함 is the noun from 하다 (do).

To give you advice about the phrase "내 주를 가까이 하게 함은" more specifically,

내 --> my
주 --> lord
를 --> be verb (but not exactly same)

가까이 --> nearer
하게 --> make do
함 --> doing (or to do)
은 --> be verb (but not exactly same)

So, I guess the better (ie, for expressing all the meaning from origin korean phrase) translation will be "To do make my lord be nearer is." (I guess it's grammatically incorrect express in English. But i wrote this way not to omit any of words in the korean phrase. "To make my lord be nearer is" will be correct, am i right?)


----------



## RadkeRonnie

Thanks for the help! This makes sense. I was confused because I've never seen 함 used like this. I've just seen it in compounds like 중요함 and from people in 카톡 (e.g. 뭐뭐 해야 함). When I do a Google search for 함은, all I find is this and a hymn called 죄에서 자유를 얻게 함은. 

So I assume this construction sounds extremely archaic and even possibly religious. Am I right?


----------



## treejw

"함" doesnt sound like archaic to me. In fact, there are some archaic expressions like ~노라, ~하리라, but not 함.

And for the 카톡 message youve got,  those are the sentenses written in a kind of "internet grammar" called 음슴체. If you would like to use 음슴체, you should end a sentense in noun.
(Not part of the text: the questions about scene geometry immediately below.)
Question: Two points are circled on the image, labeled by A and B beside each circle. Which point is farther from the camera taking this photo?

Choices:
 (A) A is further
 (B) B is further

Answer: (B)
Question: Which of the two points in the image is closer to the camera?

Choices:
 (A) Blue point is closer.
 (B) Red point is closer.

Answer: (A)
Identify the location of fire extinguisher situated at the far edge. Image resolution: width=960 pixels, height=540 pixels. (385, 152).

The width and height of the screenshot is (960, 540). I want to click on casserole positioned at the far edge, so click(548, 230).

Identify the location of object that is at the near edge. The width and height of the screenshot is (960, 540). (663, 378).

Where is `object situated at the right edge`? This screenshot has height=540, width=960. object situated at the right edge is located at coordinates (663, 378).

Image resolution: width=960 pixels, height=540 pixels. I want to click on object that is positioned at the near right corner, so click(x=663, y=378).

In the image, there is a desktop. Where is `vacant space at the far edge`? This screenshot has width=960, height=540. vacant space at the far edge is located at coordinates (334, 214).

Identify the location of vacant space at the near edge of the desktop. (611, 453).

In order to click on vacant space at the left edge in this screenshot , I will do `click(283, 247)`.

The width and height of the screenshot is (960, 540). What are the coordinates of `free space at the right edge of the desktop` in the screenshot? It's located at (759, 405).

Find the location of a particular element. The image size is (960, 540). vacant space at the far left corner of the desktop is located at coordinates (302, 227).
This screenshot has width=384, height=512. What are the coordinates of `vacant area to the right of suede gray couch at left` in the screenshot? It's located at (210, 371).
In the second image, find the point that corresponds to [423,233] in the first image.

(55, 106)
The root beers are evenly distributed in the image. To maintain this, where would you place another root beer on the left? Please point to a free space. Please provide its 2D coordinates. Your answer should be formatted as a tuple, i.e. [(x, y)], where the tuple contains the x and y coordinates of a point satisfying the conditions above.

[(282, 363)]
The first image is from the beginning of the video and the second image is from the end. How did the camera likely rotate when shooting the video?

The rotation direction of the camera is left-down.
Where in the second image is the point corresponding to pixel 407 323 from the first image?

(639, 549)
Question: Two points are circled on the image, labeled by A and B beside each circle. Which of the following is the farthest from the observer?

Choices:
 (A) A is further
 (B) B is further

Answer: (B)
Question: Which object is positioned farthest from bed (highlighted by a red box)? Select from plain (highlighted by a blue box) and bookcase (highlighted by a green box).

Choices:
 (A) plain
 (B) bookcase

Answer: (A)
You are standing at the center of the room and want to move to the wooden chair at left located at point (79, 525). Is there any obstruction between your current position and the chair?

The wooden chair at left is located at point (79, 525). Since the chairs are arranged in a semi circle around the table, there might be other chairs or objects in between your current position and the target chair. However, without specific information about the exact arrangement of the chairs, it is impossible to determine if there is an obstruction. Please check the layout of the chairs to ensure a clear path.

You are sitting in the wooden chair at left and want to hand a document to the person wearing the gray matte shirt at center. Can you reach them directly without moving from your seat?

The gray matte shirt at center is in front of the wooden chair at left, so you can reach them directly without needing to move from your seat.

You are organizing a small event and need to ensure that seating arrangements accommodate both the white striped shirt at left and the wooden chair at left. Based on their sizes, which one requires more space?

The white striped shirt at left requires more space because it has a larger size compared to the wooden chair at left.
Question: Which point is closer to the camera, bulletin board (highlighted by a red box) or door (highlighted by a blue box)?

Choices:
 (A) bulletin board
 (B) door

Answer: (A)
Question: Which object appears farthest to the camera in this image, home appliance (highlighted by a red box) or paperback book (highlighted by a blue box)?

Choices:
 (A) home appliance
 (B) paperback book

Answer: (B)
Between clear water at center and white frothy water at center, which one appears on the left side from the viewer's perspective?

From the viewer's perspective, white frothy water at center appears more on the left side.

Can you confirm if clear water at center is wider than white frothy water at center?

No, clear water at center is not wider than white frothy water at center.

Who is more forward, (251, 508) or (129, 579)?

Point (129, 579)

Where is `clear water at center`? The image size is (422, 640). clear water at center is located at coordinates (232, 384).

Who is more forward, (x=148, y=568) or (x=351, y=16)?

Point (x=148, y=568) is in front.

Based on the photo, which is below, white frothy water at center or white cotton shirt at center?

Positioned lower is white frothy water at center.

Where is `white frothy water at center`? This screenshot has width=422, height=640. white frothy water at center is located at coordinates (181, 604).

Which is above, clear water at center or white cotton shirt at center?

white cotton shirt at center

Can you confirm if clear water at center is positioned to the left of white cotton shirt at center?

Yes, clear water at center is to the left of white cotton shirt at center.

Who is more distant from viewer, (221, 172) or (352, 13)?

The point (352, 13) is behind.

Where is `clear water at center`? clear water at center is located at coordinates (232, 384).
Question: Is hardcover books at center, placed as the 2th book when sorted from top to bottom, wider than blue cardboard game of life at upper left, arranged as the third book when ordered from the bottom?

For example, "나는 배가 고프다." would be transformed into "나는 배가 고픔." (Fyi, "나 배고픔." is more sound familiar to me.)

Hope my words are helpful to you


----------



## alohaoe

First, you need to understand that the sentence is not complete.
은/는 or 이/가 is a nominative postposition which makes the pre-positioned word set a subject.
"내 주를 가까이 하게 함은" has no verb and only the subject is introduced.
(liberal translation)

-함 is a nominal conjugation of -하다 just like the noun form of 'do' is 'doing' or 'to do' in English.
It has nothing to do with a sino-Korean 함(函), a single word for box or something, except the same spelling.

If I try a word-for-word translation of "내 주를 가까이 하게 함은", it would be
"To make my Lord near to me/you/them is".
(No target is specified. 'is' is used because it's the typical verb for 은/는 and it makes the pre-positioned a subject.)

As for 'archaic', conjugation of -함 is totally contemporary.
-함(-음) does not always mean a noun conjugation but can mean a sort of a verb conjugation, which is very informal but common in young generations.(used often in texting because of briefness)
compare)
밥 먹음? 응 먹음. 어디 감? 집에 감. 너 나한테 죽음. 싫음.
밥 먹었습니까? 예 먹었습니다. 어디 가세요? 집에 가요. 너 나한테 죽었어요. 싫어요.


----------